A downside of Google Docs is the reliance on the cloud. That might sound obvious, but internet outages or unavailability is too common in my experience to really have mission-critical software that's reliant on the Web. I had an experience a couple of months ago where a website I was using for wireframing (gomockingbird.com) was experiencing technical difficulties (it wouldn't export my work as PDFs, as it normally would) and I almost dropped the ball for a big meeting because of it.

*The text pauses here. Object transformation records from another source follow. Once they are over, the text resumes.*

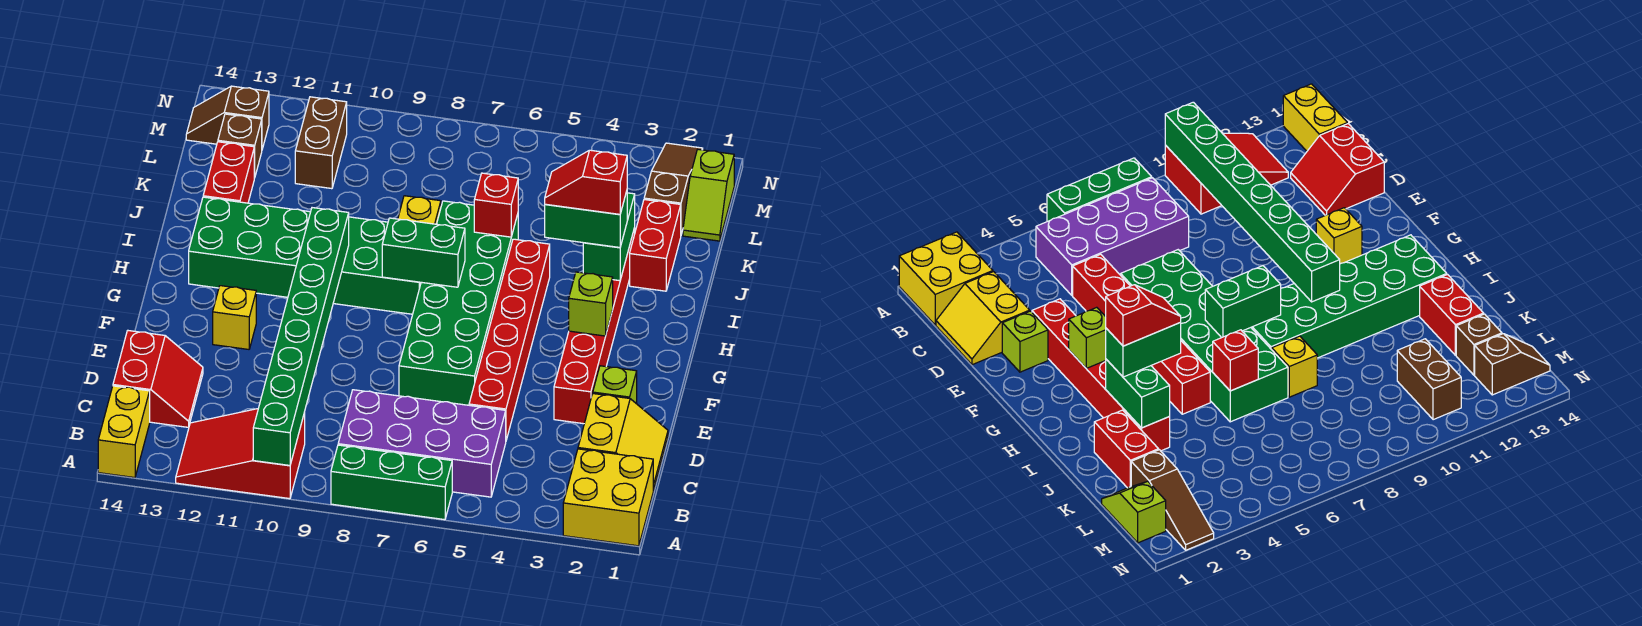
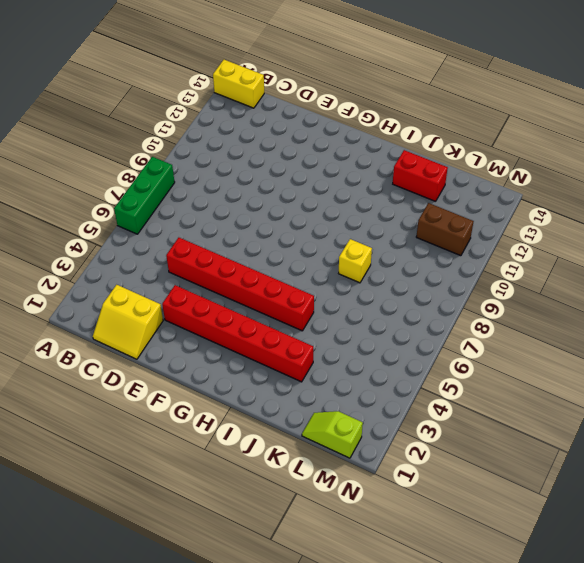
none -> yellow brick A1:B2 level 1
none -> red slope A10:B12 level 1 top 10
none -> purple brick B5:C8 level 1

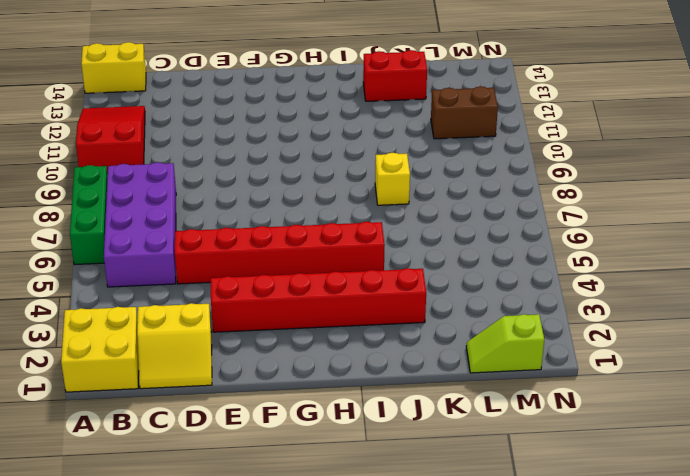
none -> red slope C13:D14 level 1 top 14
none -> lime brick E2 level 1
none -> green brick E6:J7 level 1

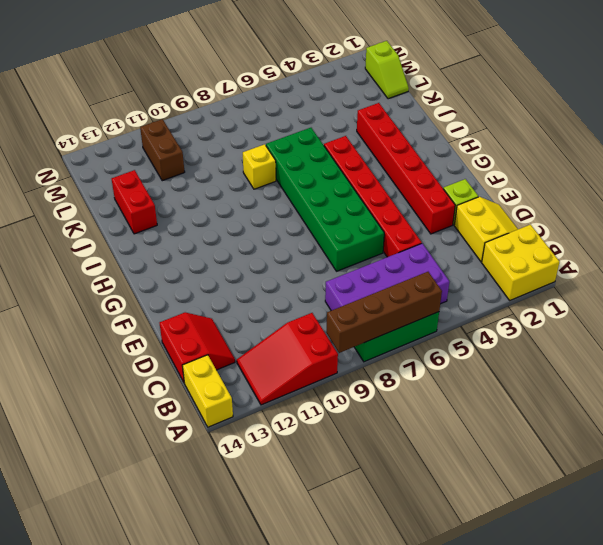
brown brick A6:A9 level 2 -> none
none -> yellow brick F12 level 1
none -> green brick H8:I13 level 1
none -> red brick J2:K2 level 1

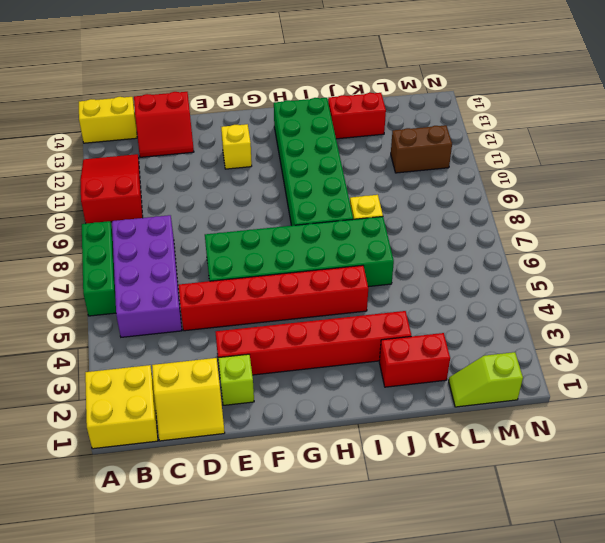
none -> brown slope L2:N2 level 1 top L
none -> brown brick L13 level 1
none -> brown slope M13:M14 level 1 top 13

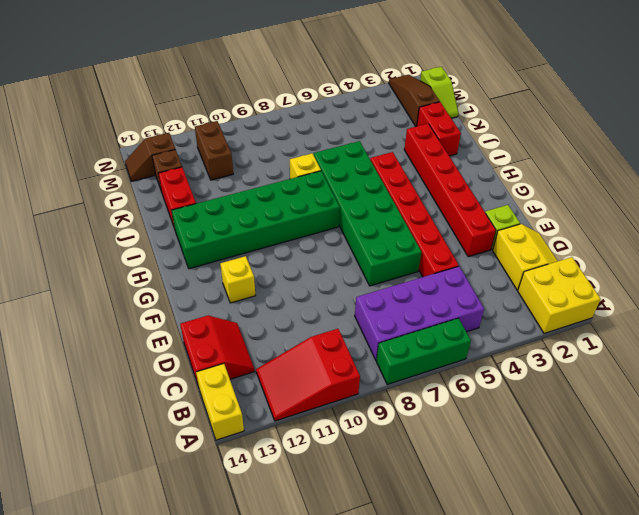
none -> green brick A10:H10 level 2
none -> lime brick G3 level 2
none -> green brick H7:H8 level 2

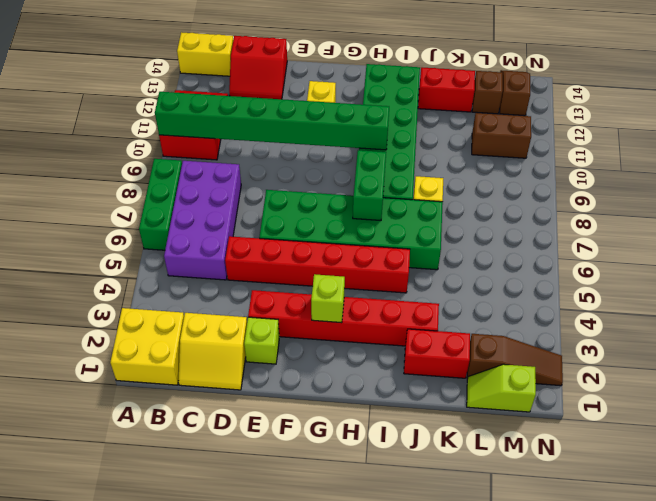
none -> green brick I3:J3 level 2
none -> red brick J6 level 2
none -> green brick I3:I4 level 3

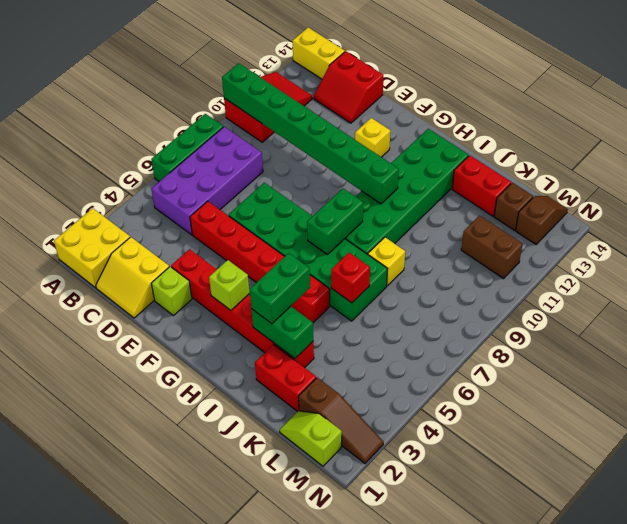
none -> red slope I3:I4 level 4 top 3

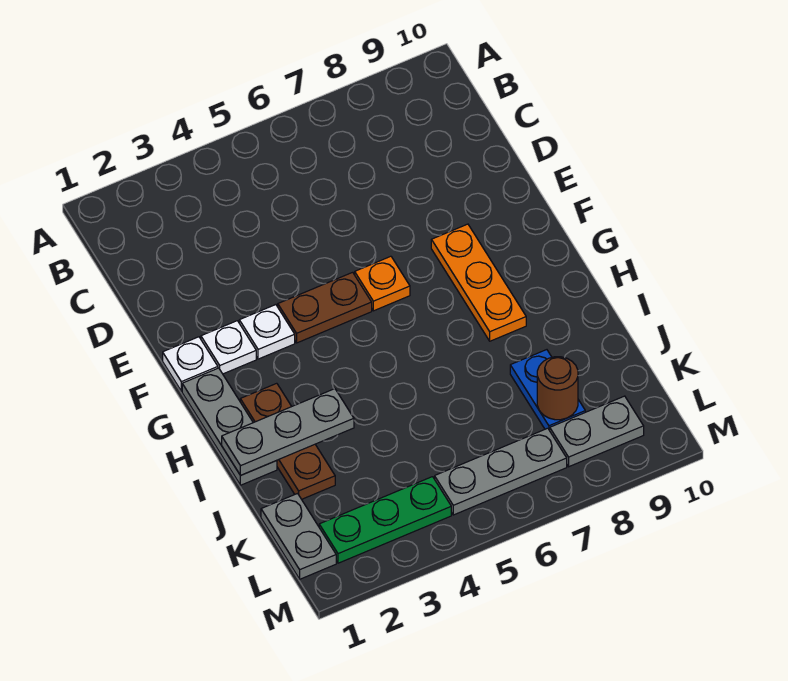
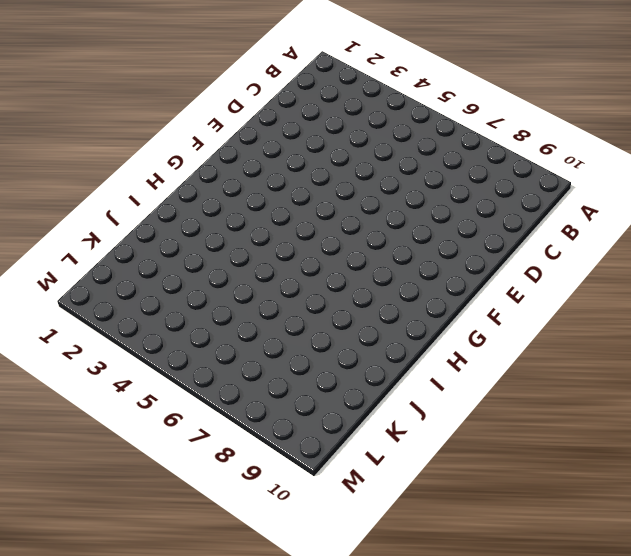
none -> white plate F1 level 1
none -> white plate F2 level 1
none -> white plate F3 level 1

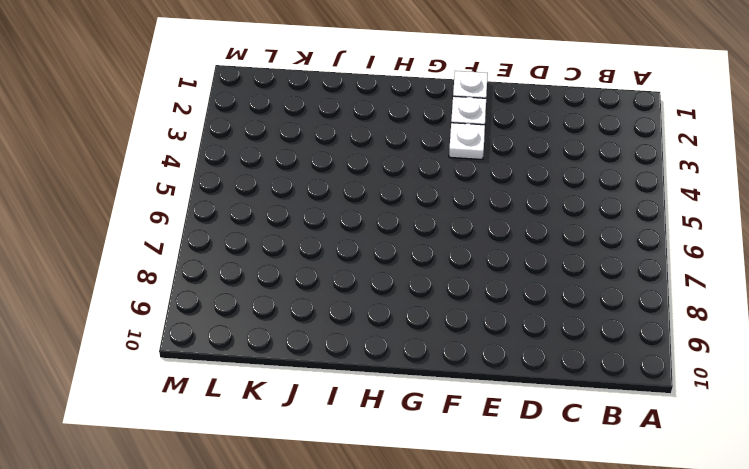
none -> brown plate F4:F5 level 1
none -> orange plate F6 level 1
none -> orange plate F8:H8 level 1

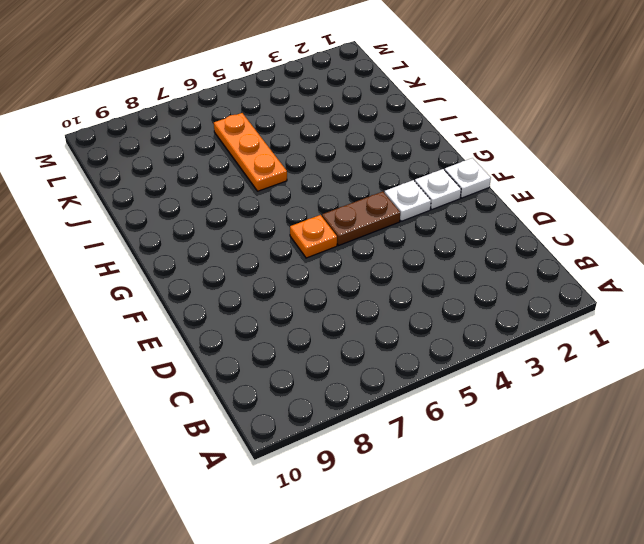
orange plate I6:K6 level 1 -> orange plate F8:H8 level 1
none -> grey plate G1:I1 level 1
none -> brown plate H2:J2 level 1
none -> blue plate J8:K8 level 1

They fixed it a couple of hours later, but it might have been too late in many situations.

Ed O.
 
Huh -- just discovered this:

Google Cloud Connect for Microsoft Office
Google Cloud Connect for Microsoft Office brings collaborative multi-person editing to the familiar Microsoft® Office experience. You can share, backup and simultaneously edit Microsoft Word, PowerPoint®, and Excel® documents with coworkers.
- Simultaneous editing for Word, PowerPoint and Excel files, no document or paragraph locking
- Google Docs sharing URLs for each Microsoft Office file
- Revision history for Microsoft Office files, stored in Google Docs
- Offline editing with smart synchronization of offline changes
- No Microsoft Office upgrade or SharePoint® deployment required

"Simultaneous editing" sounds a bit dicey, but it looks like a potentially useful tool.